The Purépechan also had a very close relationship with death, and in Pátzcuaro is where the biggest day of the dead celebrations are held to this day, but it is an ancient tradition, as old as its people.

The Purépechan had an emperor, Tariácuri (priest of the wind) who lost his father as a small boy and was raised by three elder priests, who educated him from a very tender age to be at the service of the god of fire. He lived for approximately ninety years, which is quite a long time considering the longevity standard back in that time.

Most of the ingredients in Pozolillo are sourced in Michoacán, it was Tariácuri’s favorite dish. He started wars from a very young age and had his first-born son murdered because he was a drunk and did not deserve to inherit his kingdom. Talk about tough parenting! Making his nephew his heir.

Tariácuri had three wives and many women in his house who cooked for him amazing feasts, as it was customary for emperors in prehispanic times. The origins of Mexican cuisine can be traced back to our prehispanic civilizations, who firmly believed the richness of food can enrich the spirit and body of a person through various sensory perceptions like taste, smell, and touch.
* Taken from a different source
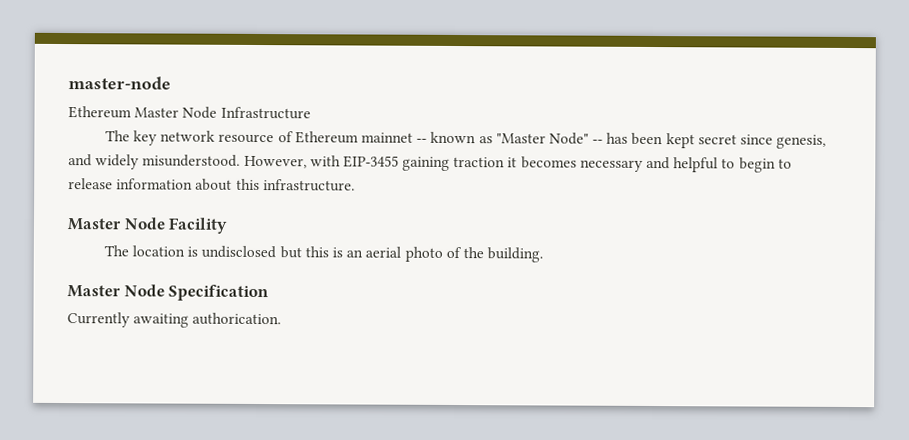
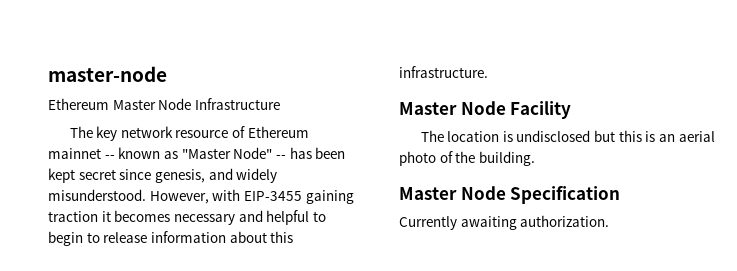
[192,312,282,326] authorication. -> [520,215,610,227] authorization.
Tariacuri’s wives, who he called mothers -probably because of how they took care of him- would go great lengths to make him happy.

Pozolillo’s main ingredient is corn, and what makes it different from pozole is the type of corn. Corn, the staple diet of Mexicans, forms a part of the majority of our meals in some manner. Meat products were always consumed with great vigor, and formed an integral part of Mexican food culture. Cacahuazintle is the name of an old heirloom variety of white dent maize (corn) originating in Mexico. It has a large ear with grains that are more white, round, and tender than the typical field corn grain. The dried grains are soaked and/or cooked in water with lime or wood ash, then rinsed thoroughly to remove the outer seed coat as well as any traces of the alkali salts (from the lime or ash)—this is an ancient process called nixtamalization. When boiling the grains, they open by themselves like a flower, and a loose foam appears. This creates a fresh, wet hominy, used in pozole. The corn used in Pozolillo is regular white corn.
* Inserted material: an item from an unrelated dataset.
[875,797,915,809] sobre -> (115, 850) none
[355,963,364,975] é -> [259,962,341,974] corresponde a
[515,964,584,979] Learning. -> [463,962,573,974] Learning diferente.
This is a great dish if you love pozole but are a little intimidated by the Cacahuazintle!

Ingredients:

6 pieces of White corn (only the grains)

1 pound of green tomatoes

1 chicken breast, cooked and shredded

½ pound of pork meat, cooked and shredded (depends on your preference, I use loin)

1 poblano pepper, seeded and deveined

1 bunch of cilantro

3 cloves of garlic

Meat broth (from the chicken and pork you already cooked) about 4 cups depending on desired thickness

Salt and pepper to taste

To garnish:

1 lettuce, sliced (I like iceberg for this, for its crisp)

Limes

Tostadas

Chopped onion (to preference)

Sliced radishes

Serrano peppers, sliced or chopped, if you like heat

Procedure:

    •    In a large pot, boil chicken and pork.

    •    In a blender, puree green tomatoes, poblano pepper, cilantro, garlic, and salt and pepper.

    •    When cooked, remove the meat from the pot, and add the puree. You can strain it if you like.

    •    Add the corn grains, cook until tender.

    •    Let it boil on high for about 20 minutes, then reduce to a simmer. I like to give it a nice time, the more it simmers, the more delicious it is.

    •    Taste for seasoning and adjust.

    •    Serve in a deep bowl! Let everyone dress it to their liking and enjoy!